Thanks for your note, Tim. More: On Sun, Apr 29, 2018 at 11:55:54PM -0400, Tim Hare wrote:
Hello, I just joined this list but I'm interested in this current thread. What is the goal of moving to these static HTML pages / directories? Is it to eliminate the processing time necessary to generate these files with the current back-end processing? Seems you will be (possibly) using more disk space - a trade-off which may be worth it, I'm not arguing against it - to save CPU time?

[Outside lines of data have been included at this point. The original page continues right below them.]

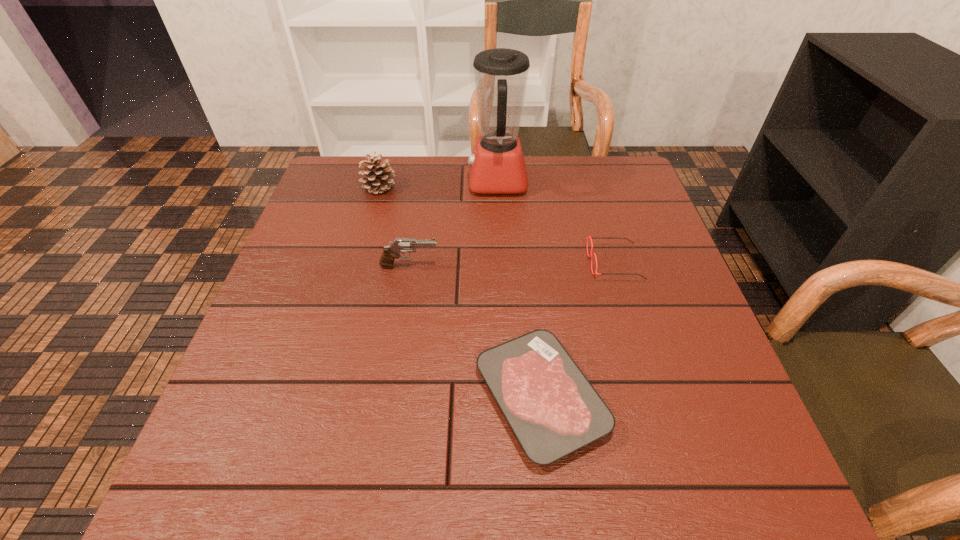
This screenshot has width=960, height=540. Find the location of `object that stands as the fourth closest to the pistol`. object that stands as the fourth closest to the pistol is located at coordinates (591, 255).

Locate which object ranks in proximity to the tallest object. Please provide its 2D coordinates. Your answer should be formatted as a tuple, i.e. [(x, y)], where the tuple contains the x and y coordinates of a point satisfying the conditions above.

[(379, 175)]

Identify the location of free point that satisfies the following two spatial constraints: 1. at the barrel of the shortest object; 2. on the left side of the fourth object from right to left. The image size is (960, 540). (388, 398).

Where is `vacant space that satisfies the following two spatial constraints: 1. on the back side of the steak; 2. on the front of the tallest object near the controls`? Image resolution: width=960 pixels, height=540 pixels. vacant space that satisfies the following two spatial constraints: 1. on the back side of the steak; 2. on the front of the tallest object near the controls is located at coordinates (517, 182).

Locate an element on the screen. vacant space that satisfies the following two spatial constraints: 1. on the back side of the nearest object; 2. on the front of the blender near the controls is located at coordinates (517, 182).

Where is `free location that satisfies the following two spatial constraints: 1. at the barrel of the fourth object from right to left; 2. on the back side of the nearest object`? The height and width of the screenshot is (540, 960). free location that satisfies the following two spatial constraints: 1. at the barrel of the fourth object from right to left; 2. on the back side of the nearest object is located at coordinates (388, 398).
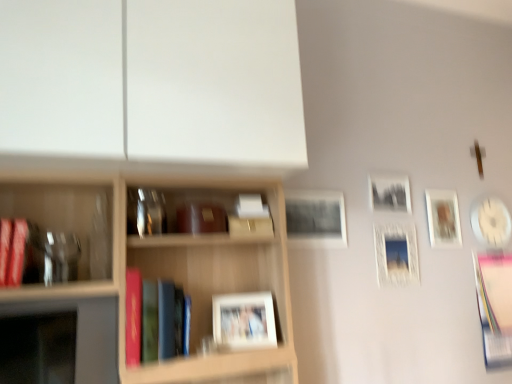
Question: Based on their positions, is matte red book at left, which is the third book in right-to-left order, located to the left or right of white glossy picture frame at upper right, the first picture frame viewed from the right?

Choices:
 (A) left
 (B) right

Answer: (A)

Question: From the image's perspective, is matte red book at left, the third book viewed from the back, located above or below white glossy picture frame at upper right, which appears as the 6th picture frame when viewed from the left?

Choices:
 (A) above
 (B) below

Answer: (B)

Question: Estimate the real-world distances between objects in this image. Which object is closer to the white glossy picture frame at upper right, the 3th picture frame from the front?

Choices:
 (A) pink paper book at right, the 1th book in the right-to-left sequence
 (B) black matte picture frame at upper right, placed as the third picture frame when sorted from left to right
 (C) matte black picture frame at center, the second picture frame from the left
 (D) wooden shelf at upper left
 (E) matte red book at left, arranged as the first book when viewed from the left

Answer: (B)

Question: Considering the real-world distances, which object is farthest from the matte black picture frame at center, which is the fifth picture frame in back-to-front order?

Choices:
 (A) matte red book at left, which is the third book in right-to-left order
 (B) black matte picture frame at upper right, marked as the 4th picture frame in a right-to-left arrangement
 (C) matte white picture frame at center, acting as the first picture frame starting from the left
 (D) white glossy picture frame at upper right, acting as the fourth picture frame starting from the back
 (E) wooden shelf at upper left

Answer: (A)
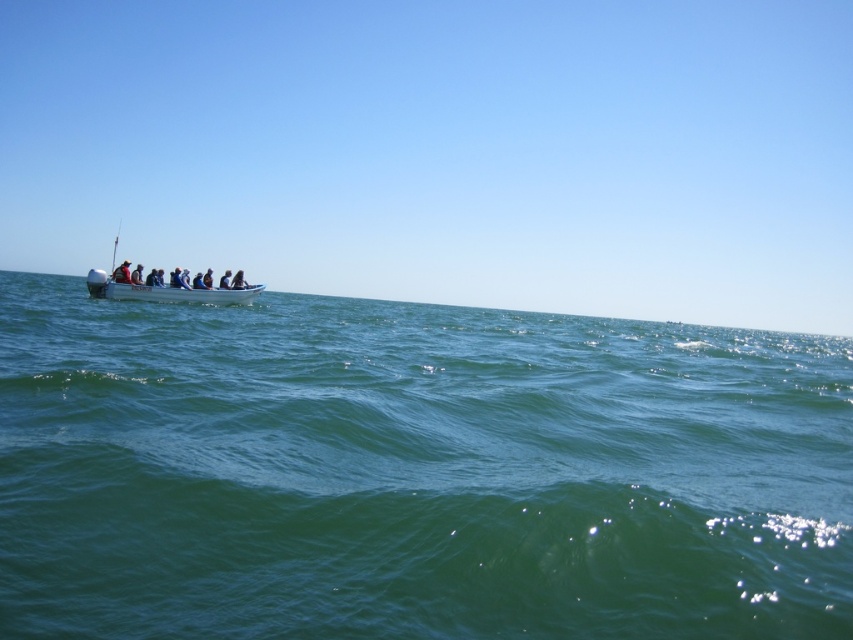
You are standing on the shore and see both the white plastic boat at left and the dark blue fabric boat at center. Which boat would appear larger to you?

The white plastic boat at left appears larger because it is closer to the viewer than the dark blue fabric boat at center.

You are standing on the shore looking at the green water at left and the white plastic boat at left. Which object appears taller from your viewpoint?

The green water at left appears taller than the white plastic boat at left from your viewpoint.

You are planning to take a boat trip and see both the white plastic boat at left and the dark blue fabric boat at center in the image. Which boat would you choose if you want to accommodate more passengers?

The white plastic boat at left has a larger size compared to the dark blue fabric boat at center, so it can accommodate more passengers.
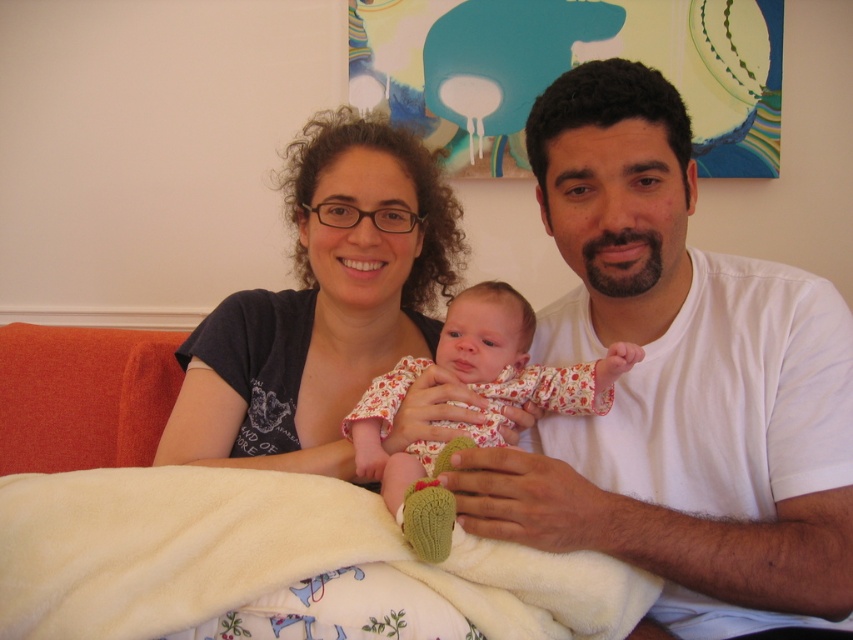
Question: Where is white cotton shirt at center located in relation to floral fabric baby at center in the image?

Choices:
 (A) below
 (B) above

Answer: (B)

Question: Is white cotton shirt at center thinner than matte black shirt at center?

Choices:
 (A) yes
 (B) no

Answer: (B)

Question: Which of the following is the closest to the observer?

Choices:
 (A) coord(453,488)
 (B) coord(315,454)
 (C) coord(91,593)

Answer: (C)

Question: Which is farther from the white cotton shirt at center?

Choices:
 (A) floral fabric baby at center
 (B) white soft blanket at lower center
 (C) matte black shirt at center

Answer: (C)

Question: Which object is closer to the camera taking this photo?

Choices:
 (A) white cotton shirt at center
 (B) matte black shirt at center
 (C) floral fabric baby at center
 (D) white soft blanket at lower center

Answer: (D)

Question: Does matte black shirt at center lie behind floral fabric baby at center?

Choices:
 (A) no
 (B) yes

Answer: (B)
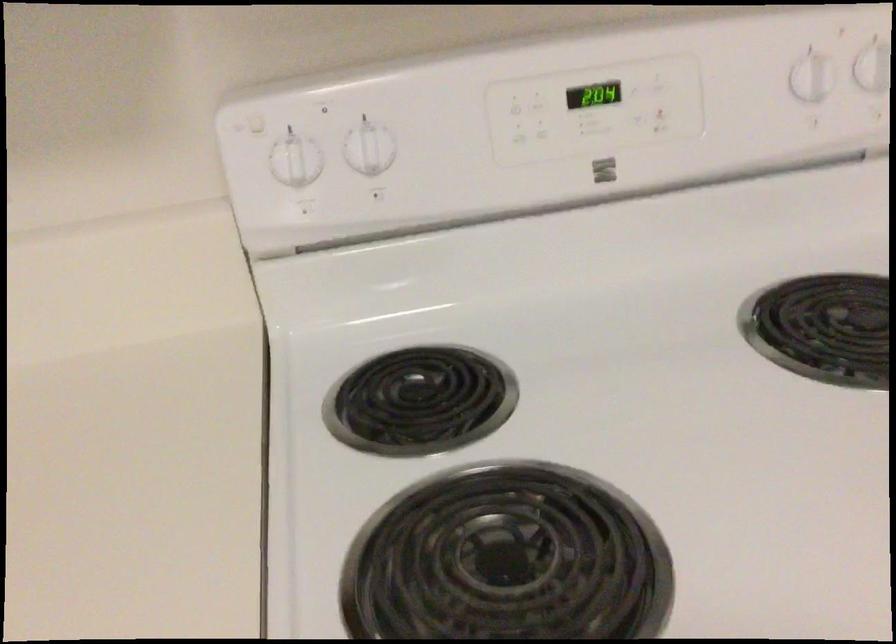
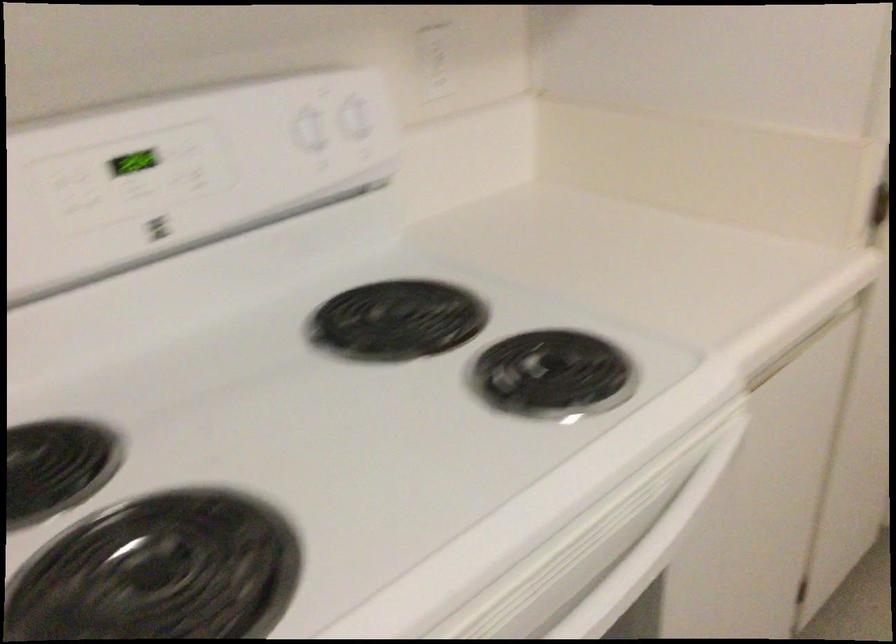
Question: The images are taken continuously from a first-person perspective. In which direction is your viewpoint rotating?

Choices:
 (A) Left
 (B) Right
 (C) Up
 (D) Down

Answer: (B)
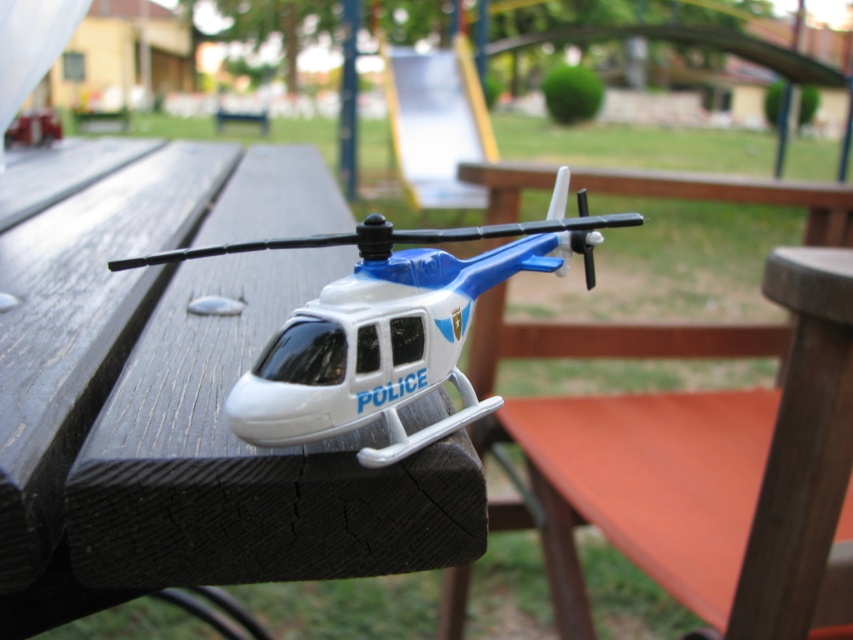
Does point (131, 412) come in front of point (437, 321)?

No, (131, 412) is further to viewer.

Is point (3, 573) behind point (318, 339)?

No, it is not.

Who is more forward, (x=339, y=225) or (x=335, y=356)?

Positioned in front is point (x=335, y=356).

The width and height of the screenshot is (853, 640). Find the location of `black wood table at center`. black wood table at center is located at coordinates point(196,448).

The main motivitation is to make it easier to simultaneously mirror (copy) the metadata of a book, along with all desired formats of that book (HTML, text, epub, etc.). Currently, eBook landing pages such as https://www.gutenberg.org/ebooks/5000 are generated on the fly (with lots of caching) from a database that holds metadata, mainly via a server-side Python app. Downloadable items come from files, including auto-generated content (epub, mobi, and some upconversion of text and HTML) and by-hand content (mostly the HTML and/or text submitted by producers). Instead, I want to have a directory that includes all the content for an eBook, and all the metadata. I'm working on some samples for this, which I hope to share for this group's input fairly soon. Additional goals: - HTML5 (suitable for mobile devices etc.) with CSS - no Javascript (we don't need it) or other "active" content - friendlier filenames Those static HTML pages will be generated from the metadata database the same as currently (i.e., to a "cache"-type directory). That way, they can be persistent until/unless there is a change, such as a fix to metadata, a fix to the master eBook formats, or an improvement in our conversion. We will not need much extra space, since we can use links where desired to avoid duplication of items (and ensure consistency... i.e., pg5000.epub.images can also be "The Notebooks of Leonardo da Vinci.epub"). Al already addressed the rest of your note, below. You may also be interested to review these pages at https://www.gutenberg.org: mirroring how-to offline catalogs and, it might be informative to peruse the "raw" directory structure via a mirrorr, such as http://aleph.gutenberg.org/
I need to understand more - What is currently stored for each book? Is it stored in all of the formats at http://aleph.gutenberg.org/cache/epub/56843/ or are those created at the time someone requests them? In https://www.gutenberg.org/files/56843/ what's the difference between the -0 zip and the -h zip?
Thanks, Greg